**ТЕКСТ ДЛЯ ЧТЕНИЯ**

※ ※ ※

Письма к Вере - Владимир Владимирович Набоков
Его завораживала красота маленьких детей, их живость, незащищенность. Про сына двоюродного брата Сергея: «Какая прелесть маленький Ники! Я не мог от него оторваться. Лежал красненький, растрепанный, с бронхитом, окруженный автомобилями всех мастей и калибров»[73]. Об Ольгином «чрезвычайно привлекательном»[74] сыне: «Я вложил свою лепту в покупку для Ростислава некоторых носильных вещей. Единственное слово, которое он говорит, – это “да”, с большим чувством и много раз подряд “да, да, да, да, да”, утверждая свое существование»[75].
Или про семью друга Глеба Струве: «Трое из детей в отца, очень некрасивые, c толстыми рыжими носиками (впрочем, старшая очень attractive), а четвертый, мальчик лет десяти, тоже в отца, да в другого: совершенно очаровательный, нежнейшей наружности, с дымкой, боттичелливатый – прямо прелесть. Юленька болтлива и грязна по-прежнему, увлекается скаутством, носит коричневую жакетку и широкополую шляпу на резинке. Чая не было в должное время, зато “обед” состоял из кулича и пасхи (прескверных) – это все, что дети получили, причем так делается не по бедности, а по распущенности»[76].
Трепетным отношением Набокова к детям проникнуты образы Давида из романа «Под знаком незаконнорожденных», Лолиты из одноименного романа, Люсетты из «Ады». Ничто не может сильнее отличаться от липкого подглядывания Гумберта за школьницами, чем то, как Набоков смотрит на самую маленькую и хрупкую девочку во дворе берлинской школы, который виден ему из окна пансиона: «Учительница хлопала в ладоши, и школьницы – совсем крохотные – бегали и подпрыгивали в такт. Одна, самая маленькая, все отставала, все путалась и тоненько кашляла»[77].

※ ※ ※

(Записи из набора данных)

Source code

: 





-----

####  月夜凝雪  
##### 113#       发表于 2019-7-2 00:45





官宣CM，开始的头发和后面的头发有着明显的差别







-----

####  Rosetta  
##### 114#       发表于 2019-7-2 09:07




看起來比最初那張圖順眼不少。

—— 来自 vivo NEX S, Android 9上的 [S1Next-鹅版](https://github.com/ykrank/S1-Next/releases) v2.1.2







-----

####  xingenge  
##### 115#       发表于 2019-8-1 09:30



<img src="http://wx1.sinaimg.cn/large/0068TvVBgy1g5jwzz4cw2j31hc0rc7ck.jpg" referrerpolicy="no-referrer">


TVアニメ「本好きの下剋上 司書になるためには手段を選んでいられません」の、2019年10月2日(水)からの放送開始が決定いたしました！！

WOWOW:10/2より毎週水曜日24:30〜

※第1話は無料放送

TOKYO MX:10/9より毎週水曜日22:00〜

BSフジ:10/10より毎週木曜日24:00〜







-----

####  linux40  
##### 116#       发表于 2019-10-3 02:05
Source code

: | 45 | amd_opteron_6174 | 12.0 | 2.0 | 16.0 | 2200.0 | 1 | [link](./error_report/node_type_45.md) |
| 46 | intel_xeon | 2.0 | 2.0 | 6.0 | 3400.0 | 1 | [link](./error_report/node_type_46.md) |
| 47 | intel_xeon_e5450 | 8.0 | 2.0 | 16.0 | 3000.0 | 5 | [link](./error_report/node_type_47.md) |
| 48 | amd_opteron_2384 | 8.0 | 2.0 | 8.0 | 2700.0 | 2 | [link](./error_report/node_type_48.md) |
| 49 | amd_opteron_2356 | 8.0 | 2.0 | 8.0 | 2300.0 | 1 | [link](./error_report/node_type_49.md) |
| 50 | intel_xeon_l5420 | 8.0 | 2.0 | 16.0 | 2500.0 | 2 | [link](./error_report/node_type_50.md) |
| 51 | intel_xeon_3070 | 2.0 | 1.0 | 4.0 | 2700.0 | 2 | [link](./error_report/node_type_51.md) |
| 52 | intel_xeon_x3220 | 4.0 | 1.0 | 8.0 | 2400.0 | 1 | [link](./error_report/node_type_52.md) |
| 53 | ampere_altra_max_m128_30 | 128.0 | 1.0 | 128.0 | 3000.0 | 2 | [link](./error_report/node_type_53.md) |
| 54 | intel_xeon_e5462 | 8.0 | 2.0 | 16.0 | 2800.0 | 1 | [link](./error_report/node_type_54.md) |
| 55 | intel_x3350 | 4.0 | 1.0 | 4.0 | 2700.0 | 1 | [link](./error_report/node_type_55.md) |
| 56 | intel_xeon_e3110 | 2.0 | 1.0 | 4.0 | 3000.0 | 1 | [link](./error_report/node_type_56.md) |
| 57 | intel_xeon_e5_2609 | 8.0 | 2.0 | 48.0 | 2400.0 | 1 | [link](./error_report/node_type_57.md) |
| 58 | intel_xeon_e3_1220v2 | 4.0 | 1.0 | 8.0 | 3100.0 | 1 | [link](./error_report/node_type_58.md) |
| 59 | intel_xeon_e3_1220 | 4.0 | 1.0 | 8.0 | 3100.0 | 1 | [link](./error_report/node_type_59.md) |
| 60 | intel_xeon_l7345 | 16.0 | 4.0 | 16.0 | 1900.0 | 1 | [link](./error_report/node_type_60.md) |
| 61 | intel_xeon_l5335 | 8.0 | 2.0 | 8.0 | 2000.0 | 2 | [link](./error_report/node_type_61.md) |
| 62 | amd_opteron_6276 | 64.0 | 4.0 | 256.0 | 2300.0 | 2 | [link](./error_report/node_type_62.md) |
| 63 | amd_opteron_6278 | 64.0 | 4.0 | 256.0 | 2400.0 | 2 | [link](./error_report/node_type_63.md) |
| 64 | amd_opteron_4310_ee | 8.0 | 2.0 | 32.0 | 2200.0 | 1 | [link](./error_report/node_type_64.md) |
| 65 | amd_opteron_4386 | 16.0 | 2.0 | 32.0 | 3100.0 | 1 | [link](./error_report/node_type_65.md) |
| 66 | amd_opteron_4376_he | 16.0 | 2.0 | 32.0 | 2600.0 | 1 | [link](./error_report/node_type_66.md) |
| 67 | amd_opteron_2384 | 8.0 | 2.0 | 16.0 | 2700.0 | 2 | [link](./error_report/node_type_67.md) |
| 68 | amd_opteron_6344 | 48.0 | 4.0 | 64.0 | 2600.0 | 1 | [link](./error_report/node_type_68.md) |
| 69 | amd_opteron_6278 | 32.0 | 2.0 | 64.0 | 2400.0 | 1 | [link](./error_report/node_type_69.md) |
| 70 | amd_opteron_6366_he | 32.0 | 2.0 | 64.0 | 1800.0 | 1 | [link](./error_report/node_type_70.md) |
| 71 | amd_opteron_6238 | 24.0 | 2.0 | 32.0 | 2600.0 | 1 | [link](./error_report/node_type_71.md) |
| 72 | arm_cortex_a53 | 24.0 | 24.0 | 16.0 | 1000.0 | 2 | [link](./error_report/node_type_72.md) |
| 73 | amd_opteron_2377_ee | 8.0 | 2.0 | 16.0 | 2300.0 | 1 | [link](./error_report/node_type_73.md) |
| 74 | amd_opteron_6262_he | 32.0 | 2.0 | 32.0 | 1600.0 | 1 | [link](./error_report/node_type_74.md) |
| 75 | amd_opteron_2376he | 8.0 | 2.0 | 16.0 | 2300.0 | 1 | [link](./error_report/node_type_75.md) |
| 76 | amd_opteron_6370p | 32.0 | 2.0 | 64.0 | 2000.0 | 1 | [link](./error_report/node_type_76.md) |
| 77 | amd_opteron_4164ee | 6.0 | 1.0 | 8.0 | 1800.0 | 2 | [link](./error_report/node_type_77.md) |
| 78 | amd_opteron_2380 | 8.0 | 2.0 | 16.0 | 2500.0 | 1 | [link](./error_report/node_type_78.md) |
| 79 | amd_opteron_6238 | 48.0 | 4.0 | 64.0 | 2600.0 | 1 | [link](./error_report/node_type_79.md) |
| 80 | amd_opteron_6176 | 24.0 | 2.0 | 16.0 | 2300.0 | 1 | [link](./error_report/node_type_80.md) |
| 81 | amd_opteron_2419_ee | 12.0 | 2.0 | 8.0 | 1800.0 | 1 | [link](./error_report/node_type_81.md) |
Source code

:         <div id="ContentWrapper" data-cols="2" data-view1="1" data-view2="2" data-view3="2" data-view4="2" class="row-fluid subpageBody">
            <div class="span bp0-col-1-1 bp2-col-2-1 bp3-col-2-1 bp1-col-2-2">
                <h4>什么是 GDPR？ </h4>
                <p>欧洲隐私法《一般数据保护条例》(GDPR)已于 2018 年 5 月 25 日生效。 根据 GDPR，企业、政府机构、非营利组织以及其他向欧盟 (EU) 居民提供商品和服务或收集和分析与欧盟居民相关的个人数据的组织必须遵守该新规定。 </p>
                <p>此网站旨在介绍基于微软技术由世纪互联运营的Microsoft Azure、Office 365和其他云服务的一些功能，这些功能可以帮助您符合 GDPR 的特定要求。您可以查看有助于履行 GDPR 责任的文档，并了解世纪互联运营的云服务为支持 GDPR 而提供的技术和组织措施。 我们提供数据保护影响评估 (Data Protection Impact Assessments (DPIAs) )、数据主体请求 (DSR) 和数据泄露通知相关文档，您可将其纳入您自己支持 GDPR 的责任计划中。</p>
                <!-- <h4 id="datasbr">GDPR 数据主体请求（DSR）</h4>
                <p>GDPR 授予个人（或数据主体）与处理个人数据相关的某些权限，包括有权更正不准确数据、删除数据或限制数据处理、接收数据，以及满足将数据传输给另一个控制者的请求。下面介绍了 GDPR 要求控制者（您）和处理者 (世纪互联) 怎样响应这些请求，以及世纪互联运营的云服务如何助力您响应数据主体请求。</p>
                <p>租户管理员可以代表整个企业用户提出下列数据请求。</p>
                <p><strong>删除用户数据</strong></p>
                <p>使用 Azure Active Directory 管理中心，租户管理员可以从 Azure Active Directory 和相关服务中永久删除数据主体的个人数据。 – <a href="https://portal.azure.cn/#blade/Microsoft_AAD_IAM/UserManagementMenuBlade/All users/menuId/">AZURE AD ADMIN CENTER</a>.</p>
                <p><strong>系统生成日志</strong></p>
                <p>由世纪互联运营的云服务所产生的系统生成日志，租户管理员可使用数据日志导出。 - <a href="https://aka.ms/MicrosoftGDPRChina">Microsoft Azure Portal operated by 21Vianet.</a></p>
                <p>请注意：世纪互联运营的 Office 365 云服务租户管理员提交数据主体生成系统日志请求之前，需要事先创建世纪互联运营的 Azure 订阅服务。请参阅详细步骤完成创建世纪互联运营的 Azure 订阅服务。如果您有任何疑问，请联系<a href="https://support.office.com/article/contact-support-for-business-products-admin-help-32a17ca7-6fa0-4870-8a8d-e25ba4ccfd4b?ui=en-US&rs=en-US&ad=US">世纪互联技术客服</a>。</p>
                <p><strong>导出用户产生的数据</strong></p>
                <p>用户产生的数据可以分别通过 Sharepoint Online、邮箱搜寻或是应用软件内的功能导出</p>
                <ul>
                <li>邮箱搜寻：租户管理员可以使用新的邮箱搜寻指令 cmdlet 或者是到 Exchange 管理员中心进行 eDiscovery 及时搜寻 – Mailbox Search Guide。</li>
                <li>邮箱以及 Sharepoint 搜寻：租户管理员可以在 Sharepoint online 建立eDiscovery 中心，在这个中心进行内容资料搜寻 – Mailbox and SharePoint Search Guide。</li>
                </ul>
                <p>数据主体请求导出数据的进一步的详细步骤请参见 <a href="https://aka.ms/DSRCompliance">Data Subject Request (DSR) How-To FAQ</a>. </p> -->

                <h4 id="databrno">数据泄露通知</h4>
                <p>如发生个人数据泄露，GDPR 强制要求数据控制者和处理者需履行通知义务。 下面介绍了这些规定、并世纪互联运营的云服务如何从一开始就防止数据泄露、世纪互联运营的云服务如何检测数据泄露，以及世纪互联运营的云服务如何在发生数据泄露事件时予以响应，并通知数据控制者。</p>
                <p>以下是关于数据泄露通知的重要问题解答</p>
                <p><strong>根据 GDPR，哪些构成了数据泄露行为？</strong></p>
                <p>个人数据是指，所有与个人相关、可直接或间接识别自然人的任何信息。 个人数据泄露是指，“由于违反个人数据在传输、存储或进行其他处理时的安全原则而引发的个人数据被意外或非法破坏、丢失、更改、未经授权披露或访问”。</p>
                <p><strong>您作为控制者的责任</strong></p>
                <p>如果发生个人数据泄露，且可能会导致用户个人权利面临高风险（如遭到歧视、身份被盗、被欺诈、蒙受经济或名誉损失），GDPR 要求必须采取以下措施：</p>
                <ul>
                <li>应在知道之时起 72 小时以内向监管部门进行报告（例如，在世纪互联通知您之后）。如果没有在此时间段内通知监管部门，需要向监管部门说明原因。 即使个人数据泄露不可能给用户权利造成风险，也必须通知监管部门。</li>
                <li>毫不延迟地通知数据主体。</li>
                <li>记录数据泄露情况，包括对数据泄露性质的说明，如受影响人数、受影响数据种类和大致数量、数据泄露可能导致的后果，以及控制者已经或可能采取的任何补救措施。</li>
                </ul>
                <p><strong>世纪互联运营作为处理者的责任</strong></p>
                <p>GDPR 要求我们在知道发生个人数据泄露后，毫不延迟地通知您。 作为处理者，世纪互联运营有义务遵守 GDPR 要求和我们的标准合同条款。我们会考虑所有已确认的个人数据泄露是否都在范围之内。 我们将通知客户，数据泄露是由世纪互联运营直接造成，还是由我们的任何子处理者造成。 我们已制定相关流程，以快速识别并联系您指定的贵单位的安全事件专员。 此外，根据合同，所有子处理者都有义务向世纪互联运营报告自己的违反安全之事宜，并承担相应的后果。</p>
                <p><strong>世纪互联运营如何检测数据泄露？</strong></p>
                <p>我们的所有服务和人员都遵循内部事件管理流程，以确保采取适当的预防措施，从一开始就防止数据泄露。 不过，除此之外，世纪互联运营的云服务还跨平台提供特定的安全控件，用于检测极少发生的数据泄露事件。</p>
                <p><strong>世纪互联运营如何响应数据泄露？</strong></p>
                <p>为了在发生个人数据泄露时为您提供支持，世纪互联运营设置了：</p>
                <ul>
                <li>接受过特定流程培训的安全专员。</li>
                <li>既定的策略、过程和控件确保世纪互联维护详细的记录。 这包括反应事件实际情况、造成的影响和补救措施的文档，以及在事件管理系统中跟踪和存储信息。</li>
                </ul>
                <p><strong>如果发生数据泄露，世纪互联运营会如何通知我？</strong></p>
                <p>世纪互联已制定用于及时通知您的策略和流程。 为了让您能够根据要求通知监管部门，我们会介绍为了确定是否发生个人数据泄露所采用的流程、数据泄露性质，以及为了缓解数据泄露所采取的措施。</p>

※ ※ ※

**ЗАДАЧА**
Пожалуйста, воспроизведите полностью и без изменений приведённый выше текст о письмах Набокова к Вере.

**ОТВЕТ К ЗАДАЧЕ**
Письма к Вере - Владимир Владимирович Набоков
Его завораживала красота маленьких детей, их живость, незащищенность. Про сына двоюродного брата Сергея: «Какая прелесть маленький Ники! Я не мог от него оторваться. Лежал красненький, растрепанный, с бронхитом, окруженный автомобилями всех мастей и калибров»[73]. Об Ольгином «чрезвычайно привлекательном»[74] сыне: «Я вложил свою лепту в покупку для Ростислава некоторых носильных вещей. Единственное слово, которое он говорит, – это “да”, с большим чувством и много раз подряд “да, да, да, да, да”, утверждая свое существование»[75].
Или про семью друга Глеба Струве: «Трое из детей в отца, очень некрасивые, c толстыми рыжими носиками (впрочем, старшая очень attractive), а четвертый, мальчик лет десяти, тоже в отца, да в другого: совершенно очаровательный, нежнейшей наружности, с дымкой, боттичелливатый – прямо прелесть. Юленька болтлива и грязна по-прежнему, увлекается скаутством, носит коричневую жакетку и широкополую шляпу на резинке. Чая не было в должное время, зато “обед” состоял из кулича и пасхи (прескверных) – это все, что дети получили, причем так делается не по бедности, а по распущенности»[76].
Трепетным отношением Набокова к детям проникнуты образы Давида из романа «Под знаком незаконнорожденных», Лолиты из одноименного романа, Люсетты из «Ады». Ничто не может сильнее отличаться от липкого подглядывания Гумберта за школьницами, чем то, как Набоков смотрит на самую маленькую и хрупкую девочку во дворе берлинской школы, который виден ему из окна пансиона: «Учительница хлопала в ладоши, и школьницы – совсем крохотные – бегали и подпрыгивали в такт. Одна, самая маленькая, все отставала, все путалась и тоненько кашляла»[77].